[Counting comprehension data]
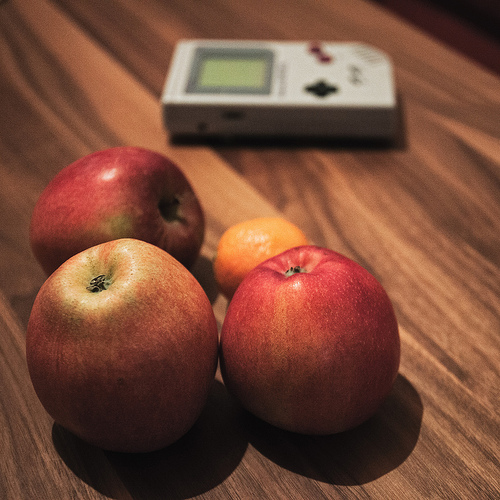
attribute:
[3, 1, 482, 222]
table — brown, wood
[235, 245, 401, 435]
apple — red, green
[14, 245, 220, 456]
apple — red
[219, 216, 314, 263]
orange — fruit, round, tasty, tangerine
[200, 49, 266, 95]
square — green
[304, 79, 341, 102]
cross — black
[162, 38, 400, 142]
device — white, gray, old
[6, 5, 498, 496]
room — kitchen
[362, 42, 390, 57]
corner — slanted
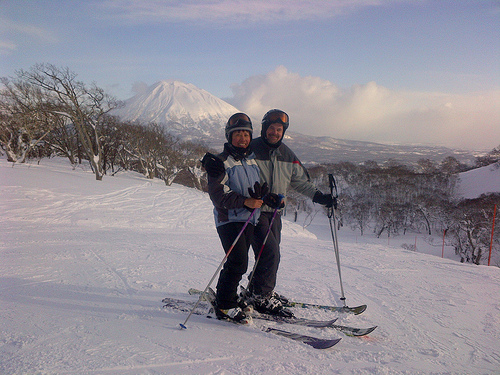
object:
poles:
[177, 205, 258, 332]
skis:
[161, 300, 342, 350]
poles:
[322, 201, 352, 312]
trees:
[5, 59, 116, 181]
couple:
[202, 104, 297, 324]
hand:
[245, 199, 263, 208]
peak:
[144, 78, 193, 92]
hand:
[312, 190, 338, 208]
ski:
[187, 287, 367, 314]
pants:
[212, 222, 250, 309]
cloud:
[299, 61, 446, 143]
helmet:
[226, 113, 254, 134]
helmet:
[261, 108, 290, 128]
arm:
[201, 151, 220, 172]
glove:
[247, 180, 270, 200]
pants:
[247, 208, 282, 297]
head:
[229, 124, 252, 149]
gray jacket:
[250, 141, 320, 214]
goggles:
[263, 111, 290, 124]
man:
[250, 108, 337, 318]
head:
[264, 116, 284, 143]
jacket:
[208, 148, 264, 227]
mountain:
[118, 71, 241, 142]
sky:
[5, 0, 495, 145]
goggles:
[227, 113, 252, 126]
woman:
[209, 110, 283, 328]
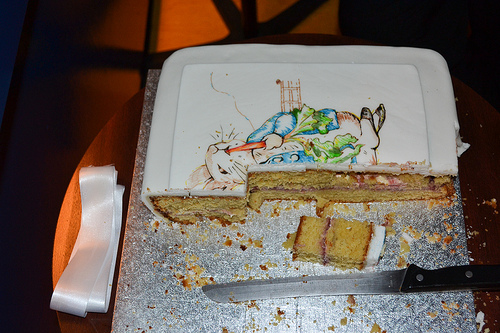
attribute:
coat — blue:
[246, 107, 358, 162]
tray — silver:
[111, 65, 478, 331]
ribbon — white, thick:
[52, 163, 129, 313]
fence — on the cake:
[268, 74, 308, 111]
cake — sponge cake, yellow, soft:
[162, 166, 457, 288]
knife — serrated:
[202, 266, 498, 305]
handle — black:
[401, 261, 498, 297]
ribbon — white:
[50, 164, 123, 315]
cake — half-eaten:
[126, 164, 476, 331]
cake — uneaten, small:
[271, 167, 404, 274]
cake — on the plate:
[151, 47, 476, 228]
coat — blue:
[249, 110, 326, 163]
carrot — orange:
[219, 140, 262, 151]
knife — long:
[200, 262, 497, 302]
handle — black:
[402, 261, 497, 290]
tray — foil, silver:
[111, 201, 480, 331]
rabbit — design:
[209, 93, 421, 201]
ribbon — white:
[51, 153, 122, 317]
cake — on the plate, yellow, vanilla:
[140, 40, 462, 227]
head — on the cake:
[163, 124, 292, 169]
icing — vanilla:
[172, 112, 244, 186]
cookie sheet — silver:
[108, 39, 484, 331]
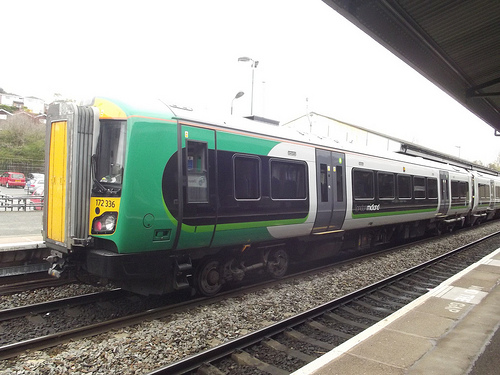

Work instruction:
Set down each line of the records above word for word, leaving the pictures out.

Answer section:
attribute:
[3, 1, 482, 222]
table — brown, wood
[235, 245, 401, 435]
apple — red, green
[14, 245, 220, 456]
apple — red
[219, 216, 314, 263]
orange — fruit, round, tasty, tangerine
[200, 49, 266, 95]
square — green
[304, 79, 341, 102]
cross — black
[162, 38, 400, 142]
device — white, gray, old
[6, 5, 498, 496]
room — kitchen
[362, 42, 390, 57]
corner — slanted
object:
poles:
[177, 205, 258, 332]
skis:
[161, 300, 342, 350]
poles:
[322, 201, 352, 312]
trees:
[5, 59, 116, 181]
couple:
[202, 104, 297, 324]
hand:
[245, 199, 263, 208]
peak:
[144, 78, 193, 92]
hand:
[312, 190, 338, 208]
ski:
[187, 287, 367, 314]
pants:
[212, 222, 250, 309]
cloud:
[299, 61, 446, 143]
helmet:
[226, 113, 254, 134]
helmet:
[261, 108, 290, 128]
arm:
[201, 151, 220, 172]
glove:
[247, 180, 270, 200]
pants:
[247, 208, 282, 297]
head:
[229, 124, 252, 149]
gray jacket:
[250, 141, 320, 214]
goggles:
[263, 111, 290, 124]
man:
[250, 108, 337, 318]
head:
[264, 116, 284, 143]
jacket:
[208, 148, 264, 227]
mountain:
[118, 71, 241, 142]
sky:
[5, 0, 495, 145]
goggles:
[227, 113, 252, 126]
woman:
[209, 110, 283, 328]
attribute:
coat — blue:
[246, 107, 358, 162]
tray — silver:
[111, 65, 478, 331]
ribbon — white, thick:
[52, 163, 129, 313]
fence — on the cake:
[268, 74, 308, 111]
cake — sponge cake, yellow, soft:
[162, 166, 457, 288]
knife — serrated:
[202, 266, 498, 305]
handle — black:
[401, 261, 498, 297]
ribbon — white:
[50, 164, 123, 315]
cake — half-eaten:
[126, 164, 476, 331]
cake — uneaten, small:
[271, 167, 404, 274]
cake — on the plate:
[151, 47, 476, 228]
coat — blue:
[249, 110, 326, 163]
carrot — orange:
[219, 140, 262, 151]
knife — long:
[200, 262, 497, 302]
handle — black:
[402, 261, 497, 290]
tray — foil, silver:
[111, 201, 480, 331]
rabbit — design:
[209, 93, 421, 201]
ribbon — white:
[51, 153, 122, 317]
cake — on the plate, yellow, vanilla:
[140, 40, 462, 227]
head — on the cake:
[163, 124, 292, 169]
icing — vanilla:
[172, 112, 244, 186]
cookie sheet — silver:
[108, 39, 484, 331]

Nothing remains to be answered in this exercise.